Not the right place for the unconverted to start
Well, this is different. In the midst of developing a new social platform and recovering from accusations of sexual coercion, the ampersand and geometric shape-obsessed country-emo darlings Pinegrove decided to make a film called Amperland, NY Named for where they recorded a couple of their four records, this is a 21-track companion album of new versions of some of their lesser-known songs. This review is done without ever having seen the film; if they release the soundtrack for sale on its own, then it should stand on its own. Though their ravenous fanbase of Pinenuts will eat it up, Amperland, NY has little to offer those that aren’t awestruck by the band’s intentionally unstable writing and fractured music.
Described as a fusion of Sunny Day Real Estate-esque emo and alt-country, Pinegrove bring in country instrumentation like banjos and pedal steel to subdermal blasts of distortion and anguished chords. Amperland, NY brings even cloudier production as the band tries to layer many different guitar tones to varying degrees of success. Unlike someone like Ruston Kelley, who also fuses emo with country, it’s not about riffs or even melody, much as a constant feeling of tension paid off with the occasional crescendos.
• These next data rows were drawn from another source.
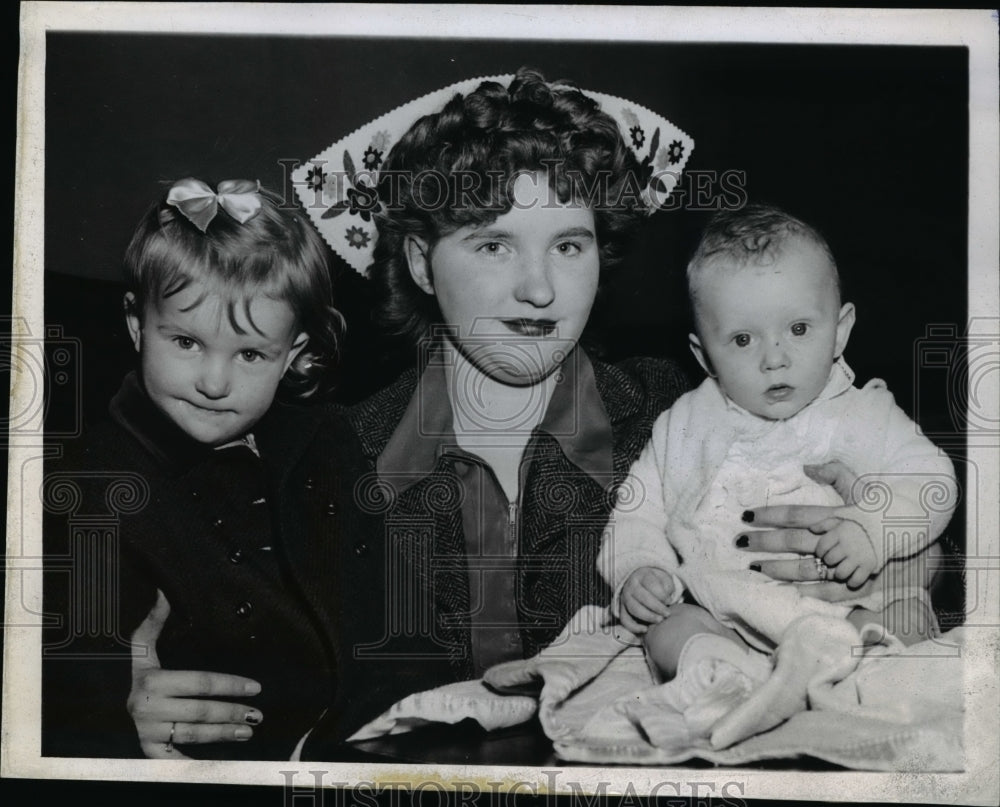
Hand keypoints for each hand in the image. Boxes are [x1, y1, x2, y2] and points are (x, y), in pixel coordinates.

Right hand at [128, 589, 263, 758]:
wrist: (103, 706)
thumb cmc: (136, 673)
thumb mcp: (141, 647)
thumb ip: (155, 622)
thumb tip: (164, 593)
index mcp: (151, 680)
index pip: (201, 683)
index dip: (230, 684)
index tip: (255, 687)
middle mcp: (148, 708)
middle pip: (200, 711)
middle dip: (232, 712)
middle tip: (257, 714)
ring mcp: (147, 731)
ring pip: (193, 734)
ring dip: (223, 734)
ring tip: (247, 731)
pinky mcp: (148, 750)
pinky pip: (175, 757)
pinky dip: (198, 758)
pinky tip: (221, 757)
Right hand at [620, 566, 675, 633]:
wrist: (642, 582)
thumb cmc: (657, 582)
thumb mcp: (664, 578)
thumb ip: (667, 586)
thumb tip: (666, 600)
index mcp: (642, 575)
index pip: (651, 584)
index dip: (662, 594)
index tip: (670, 600)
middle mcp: (631, 586)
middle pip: (642, 597)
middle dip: (657, 607)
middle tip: (667, 614)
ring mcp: (625, 598)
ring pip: (634, 609)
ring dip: (648, 617)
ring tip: (660, 620)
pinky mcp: (622, 609)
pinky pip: (625, 620)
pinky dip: (633, 627)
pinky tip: (645, 629)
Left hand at [737, 460, 877, 591]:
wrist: (920, 536)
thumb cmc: (886, 509)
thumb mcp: (863, 486)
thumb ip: (836, 474)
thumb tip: (807, 466)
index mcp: (836, 515)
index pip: (795, 514)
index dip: (769, 515)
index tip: (746, 516)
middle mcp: (838, 538)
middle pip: (793, 541)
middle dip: (763, 542)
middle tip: (739, 542)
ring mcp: (847, 561)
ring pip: (804, 567)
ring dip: (777, 568)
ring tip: (755, 568)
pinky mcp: (857, 580)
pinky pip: (827, 589)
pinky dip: (807, 590)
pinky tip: (786, 590)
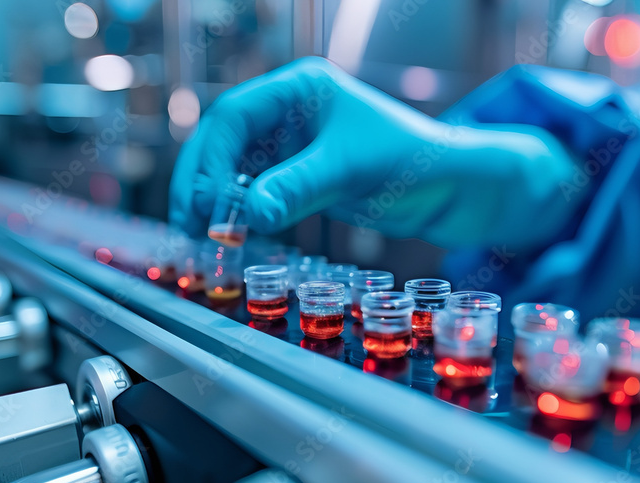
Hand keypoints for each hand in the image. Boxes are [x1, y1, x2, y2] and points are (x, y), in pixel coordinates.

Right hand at [171, 57, 570, 248]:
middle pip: (224, 142)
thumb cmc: (411, 160)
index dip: (210, 160)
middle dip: (202, 183)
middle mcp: (288, 111)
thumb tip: (248, 215)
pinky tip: (232, 236)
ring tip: (203, 238)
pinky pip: (255, 189)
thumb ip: (298, 187)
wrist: (449, 187)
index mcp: (298, 88)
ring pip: (234, 169)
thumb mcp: (350, 170)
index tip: (205, 203)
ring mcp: (292, 142)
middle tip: (190, 226)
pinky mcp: (299, 173)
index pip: (233, 116)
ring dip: (215, 202)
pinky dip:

The same is also true of the writing, with a lot of sentences being grammatically incorrect and names and topics brought up almost arbitrarily to suggest a fractured, damaged person or mind behind them.
When this formula works, it is stunning. “Peeling Off the Bark” is the most musically compelling track between its gentle acoustic opening, a great post-chorus drop of heavier drums and a final explosive outro of female harmonies and a captivating lead vocal melody. The more stripped-down songs like “Skylight,” “Need” and “Alcove” let Evan Stephens Hall shows off his vocal chops more, even if the vocal production on the later is a little too thin and strained. On another note, the warmth of the acoustics and the banjo is allowed to shine on “The Alarmist.” There are moments when these elements are allowed to counteract or complement the traditional colossal, gauzy rhythm guitar akin to La Dispute. The piano outro is a great complement to the distorted, blunt chorus of “Dotted Line,” and the pedal steel solo is a lot more enjoyable riding atop the heavy strumming of “Amulets.”
On a 21-song long project, there are going to be duds as Pinegrove’s formula starts to wear thin. Emo tends to be an emotionally intense experience as well, which makes the experience all the more exhausting. For every moment where the writing’s sudden whiplashes and regression into repetitive stock phrases work like on “Moment,” “No Drugs” and “Spiral” to emphasize the fleeting nature of memories of relationships or wanting to feel something without resorting to drugs, there’s another song that is too fractured to connect with.
Those who are intrigued about hearing new renditions will be disappointed as well; it’s still cloudy and claustrophobic, and songs like “Spiral” and “Need” that could have benefitted from a fully stripped-down approach instead have these twinkles and ticking that don’t add anything. Those who already fans of these guys will eat this up, but those that are new to Pinegrove are better suited with their core albums rather than this bloated, unnecessary project.